Time complexity: O(dataset size / parallelism)

Parameters
  • fn – The function to apply to each record, or a class type that can be instantiated to create such a callable.

  • compute – The compute strategy, either “tasks” (default) to use Ray tasks, or “actors” to use an autoscaling Ray actor pool.

  • ray_remote_args – Additional resource requirements to request from ray (e.g., num_gpus=1 to request GPUs for the map tasks).

filter(fn: Union[type, Callable[[T], bool]], *, compute: Optional[str] = None, **ray_remote_args) → ray.experimental.data.dataset.Dataset[T]

Filter out records that do not satisfy the given predicate.

This is a blocking operation. Consider using .map_batches() for better performance (you can implement filter by dropping records).

Examples

>>> ds.flat_map(lambda x: x % 2 == 0)

Time complexity: O(dataset size / parallelism)

Parameters
  • fn – The predicate to apply to each record, or a class type that can be instantiated to create such a callable.

  • compute – The compute strategy, either “tasks” (default) to use Ray tasks, or “actors” to use an autoscaling Ray actor pool.

  • ray_remote_args – Additional resource requirements to request from ray (e.g., num_gpus=1 to request GPUs for the map tasks).

repartition(num_blocks: int) → ray.experimental.data.dataset.Dataset[T]

Repartition the dataset into exactly this number of blocks.

This is a blocking operation.

Examples

>>> # Set the number of output partitions to write to disk.
>>> ds.repartition(100).write_parquet(...)

Time complexity: O(dataset size / parallelism)

Parameters

num_blocks – The number of blocks.

Returns

The repartitioned dataset.

random_shuffle(*, seed: Optional[int] = None, num_blocks: Optional[int] = None) → ray.experimental.data.dataset.Dataset[T]

Randomly shuffle the elements of this dataset.

This is a blocking operation similar to repartition().

Examples

>>> # Shuffle this dataset randomly.
>>> ds.random_shuffle()
>>> # Shuffle this dataset with a fixed random seed.
>>> ds.random_shuffle(seed=12345)

Time complexity: O(dataset size / parallelism)

Parameters
  • seed – Fix the random seed to use, otherwise one will be chosen based on system randomness.

Human pose keypoint data:
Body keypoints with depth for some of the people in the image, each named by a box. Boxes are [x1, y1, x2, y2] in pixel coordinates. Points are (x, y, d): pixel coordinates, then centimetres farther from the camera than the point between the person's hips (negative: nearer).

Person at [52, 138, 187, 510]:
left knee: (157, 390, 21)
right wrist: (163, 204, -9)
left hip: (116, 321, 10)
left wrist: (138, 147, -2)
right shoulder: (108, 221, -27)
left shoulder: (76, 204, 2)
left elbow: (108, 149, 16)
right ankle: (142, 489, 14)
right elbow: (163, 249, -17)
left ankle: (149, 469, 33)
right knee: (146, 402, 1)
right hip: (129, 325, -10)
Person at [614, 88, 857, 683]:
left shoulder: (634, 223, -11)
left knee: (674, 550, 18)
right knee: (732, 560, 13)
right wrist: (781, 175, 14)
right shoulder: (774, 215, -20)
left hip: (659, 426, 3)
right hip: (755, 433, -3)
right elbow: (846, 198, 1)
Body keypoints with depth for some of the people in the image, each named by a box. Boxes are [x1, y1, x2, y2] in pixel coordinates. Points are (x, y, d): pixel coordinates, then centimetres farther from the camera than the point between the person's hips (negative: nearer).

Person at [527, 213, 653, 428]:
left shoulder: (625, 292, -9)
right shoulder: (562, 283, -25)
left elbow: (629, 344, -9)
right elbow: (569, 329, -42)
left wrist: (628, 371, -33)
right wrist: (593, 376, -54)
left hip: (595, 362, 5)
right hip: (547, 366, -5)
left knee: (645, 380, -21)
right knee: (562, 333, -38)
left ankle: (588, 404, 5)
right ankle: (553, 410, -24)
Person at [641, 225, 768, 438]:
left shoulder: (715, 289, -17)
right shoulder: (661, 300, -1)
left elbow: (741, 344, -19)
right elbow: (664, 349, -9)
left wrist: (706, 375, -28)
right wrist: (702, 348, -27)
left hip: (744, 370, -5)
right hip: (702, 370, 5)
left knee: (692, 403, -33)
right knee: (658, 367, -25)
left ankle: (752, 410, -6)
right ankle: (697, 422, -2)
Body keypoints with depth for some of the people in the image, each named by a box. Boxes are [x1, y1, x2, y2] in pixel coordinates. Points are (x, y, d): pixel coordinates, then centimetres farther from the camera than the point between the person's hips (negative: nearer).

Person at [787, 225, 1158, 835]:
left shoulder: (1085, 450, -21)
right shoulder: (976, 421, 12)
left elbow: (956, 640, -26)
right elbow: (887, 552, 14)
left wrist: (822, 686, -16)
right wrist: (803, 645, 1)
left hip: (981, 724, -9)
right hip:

> _WORK REQUEST_
In the Ray dataset API excerpt, rewrite the paragraph beginning "This is a blocking operation. Consider using" more briefly, keeping its main facts. These records are not used in any task.

> _RESPONSE TO THE EXERCISE_
The operation blocks. For better performance, use .map_batches() instead and implement the filter by dropping records.